In 1950, the hospital added a final five-story addition that allowed 35 more beds, new surgeries, labor rooms, a nursery, and physiotherapy.

Merging, Growing, and Today

Unable to expand further, St. Joe’s left its State Street campus in the mid-1960s. In 1966, an 81-bed facility opened at the north end of Ellis Street, the hospital’s current location.

St. Luke’s, meanwhile, began a slow decline. In 1983, the hospital remained locally managed but was purchased by California-based Health West Foundation for $5.2 million. Two years later, it opened a physical rehabilitation unit. But by 1989, St. Luke’s could not ensure its survival through additional expansion, and was purchased by PeaceHealth. It then became known as St. Joseph Hospital’s South Campus.

The former site of St. Joseph Hospital is now South Hill Apartments. Photo credit: Matt Benoit

St. Joe’s continued its growth with a 2003 expansion, adding a parking garage, new surgical suites, a cardiovascular center, and two more floors to its South Tower. The emergency department was expanded in 2007. After PeaceHealth acquired the assets of Madrona Medical Group in 2008, the hospital and its surrounding medical infrastructure has continued to thrive.

Today, the former St. Luke’s and St. Joseph locations have little resemblance to their former selves, but traces of the past can still be found. While the original 17th Street St. Joseph location is now a modern, private home, the 1927 and 1950 State Street additions still stand as the South Hill Apartments.

The site of the original 1901 structure, part of South Hill Apartments, is a 1967-built cinder block building originally used for married student housing by Western Washington University.
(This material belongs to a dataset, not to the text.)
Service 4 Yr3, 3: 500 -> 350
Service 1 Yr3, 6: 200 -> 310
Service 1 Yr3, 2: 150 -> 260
This medieval-looking facade, in front of State Street’s South Hill Apartments, is one of the few remaining hints of the former 1901-built hospital site. Photo credit: Matt Benoit

Just below that building is an almost medieval-looking sandstone edifice that faces North State Street. The façade features an old, now padlocked door and a series of windows.

A recent photo of the structure shared to a local Facebook photography page stirred up many memories for current and former residents. One man recalled sneaking into the hospital as a teenager to buy cigarettes from a vending machine when the nuns weren’t looking.

Others insisted the apartment complexes are haunted, with doors opening and closing for seemingly no reason. An elevator, one woman commented, would sometimes run on its own.

The 1926 brick addition to St. Luke’s can also still be seen on Jersey Street, surrounded by the rest of the currently unused and slowly decaying St. Joseph South Campus.

Though much has changed in Bellingham since these former hospital sites had patients, their last remnants represent untold numbers of births, recoveries and deaths in the city’s history.